The 11 prompts above are the manual version of one habit: never hand a model a blank box. If you would rather start from a working prompt than rebuild the context block every time, that is what the free Superdesign prompt library is for. It is a large, browsable set of UI prompts, each already wrapped in this kind of context, with a live preview of what it produces, so you copy a proven direction instead of guessing the wording.

The Superdesign prompt library, a searchable grid of UI design prompts with a live preview of each result
The free Superdesign prompt library: browse curated prompts by style, animation, and component, preview each, and copy the one you want into your agent. Source: app.superdesign.dev/library

And because the dialect changes by tool, it helps to design where you already code. Superdesign installs as a skill inside Claude Code or Cursor with one line, npx skills add superdesigndev/superdesign-skill, then explores several directions at once on a canvas before handing the chosen one back as real React and Tailwind.

Driven from a coding agent: it reads your real UI first, derives a design-system file, explores variations on a canvas, then hands the design back as code.

Pick the prompt closest to what you are building, paste the context block in front of it, and iterate one state at a time. That is the whole trick. Specific in, designed out.

Key takeaways

  • Paste a context block before any prompt: target (a real reference, never 'clean and modern'), conventions (stack and tokens, never hard-code hex or px), constraints (8px grid, one accent, AA, all states), and scope (one screen). It is the single biggest quality lift.
  • Segment by tool, because the dialect changes: v0 wants component specificity and named shadcn primitives, Lovable wants a product brief with entities and auth, Figma Make and Google Stitch want a pasted reference image, Cursor and Claude Code want @-mentions of your real files.
  • Bake states and accessibility into every prompt: empty, loading, and error states, focus-visible rings, 44px touch targets, AA contrast, and prefers-reduced-motion. These are exactly what agents drop by default and users hit first.
  • Name a real aesthetic, never an adjective, then iterate in passes instead of re-rolling, and run a review prompt that catches the Frankenstein layout, the missing focus ring, and lorem left in production.

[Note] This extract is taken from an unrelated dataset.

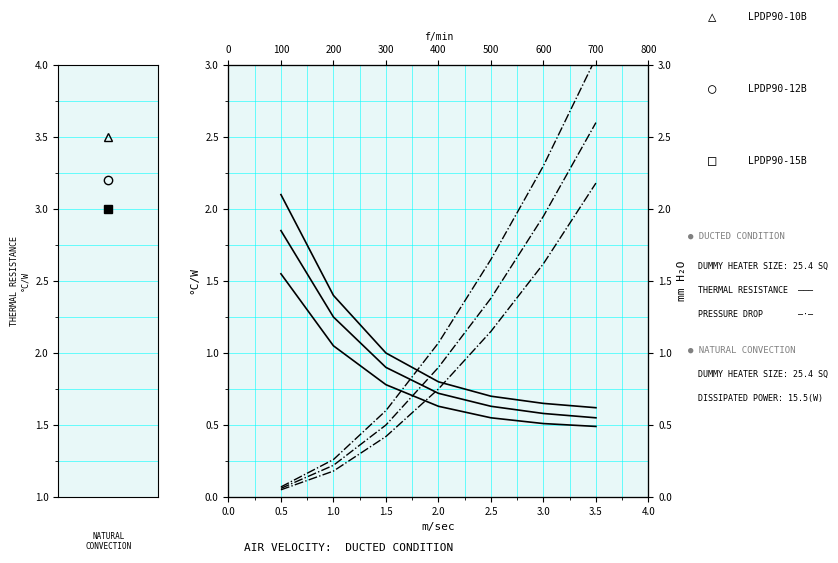

True or false: LPDP90-15B and LPDP90-10B intersect in this chart.

False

Frequently asked questions

What makes a good UI design prompt?

A context block plus constraints, not adjectives. Paste your target (a real reference, not 'clean and modern'), your conventions (stack and tokens), your constraints (8px grid, one accent, AA contrast, all states), and the scope (one screen). 'Modern and clean' lets the model guess and it guesses the average; that preamble gives it something real to build toward.

How do I write a prompt for v0, Lovable, or Cursor?

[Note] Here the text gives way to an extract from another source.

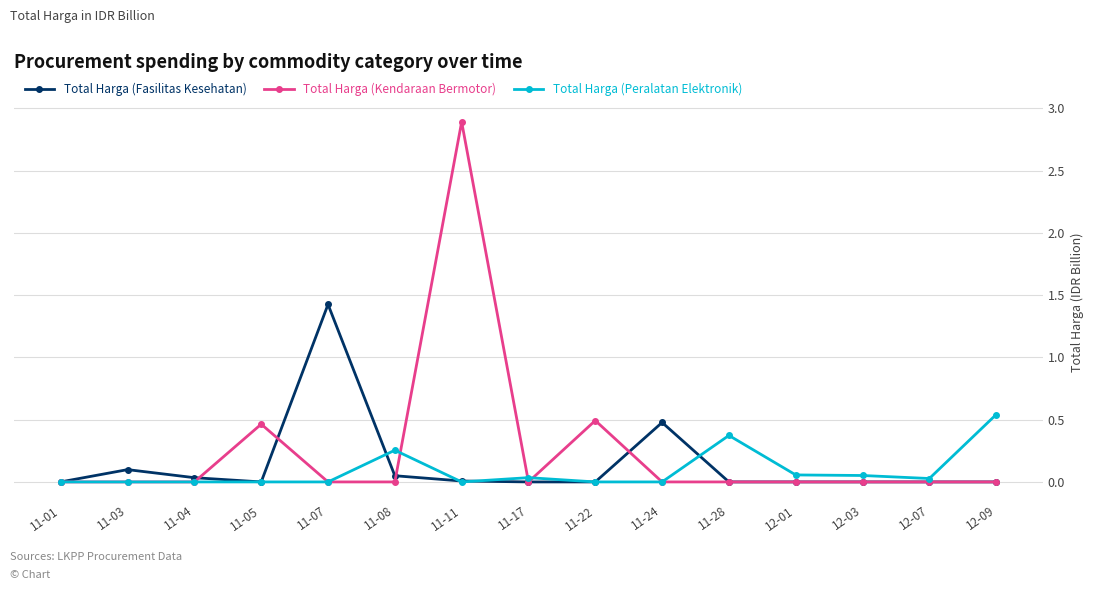

How many lines are shown in the chart?

3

Match the dialect to the tool. v0 is strongest one component at a time, so name the shadcn primitives. Lovable wants a full product brief with data entities and auth. Figma Make and Google Stitch do the most with a pasted reference image. Cursor and Claude Code want @-mentions of your real files and tokens. One universal prompt underuses all of them.

Can you paste a screenshot into v0 or Lovable?

Yes, and it is the most underused input mode. A reference image is a denser brief than any paragraph of adjectives. Attach the screenshot, then say 'rebuild this layout and visual language for my product, match the spacing and type, change the content, use my accent.' Do not copy their brand or logo, just the structure and rhythm.

How do I get AI to match my design system?

Write the system down once and make every prompt read it. Ask the agent to audit your codebase and produce a DESIGN.md (color tokens, type scale, spacing, radius, existing components), then generate every screen against that file and ask before inventing anything missing. Without a persistent file, an agent re-guesses your tokens each prompt and the UI drifts.

Why does AI-generated UI look generic?

Because a single open prompt forces the model to guess taste, layout, and code at once, and it resolves that ambiguity with the highest-probability answer, which is the generic one (Inter, a purple gradient, three cards). Pinning down the reference, the tool dialect, and the required states removes the guessing, which is the whole reason AI design looks generic by default.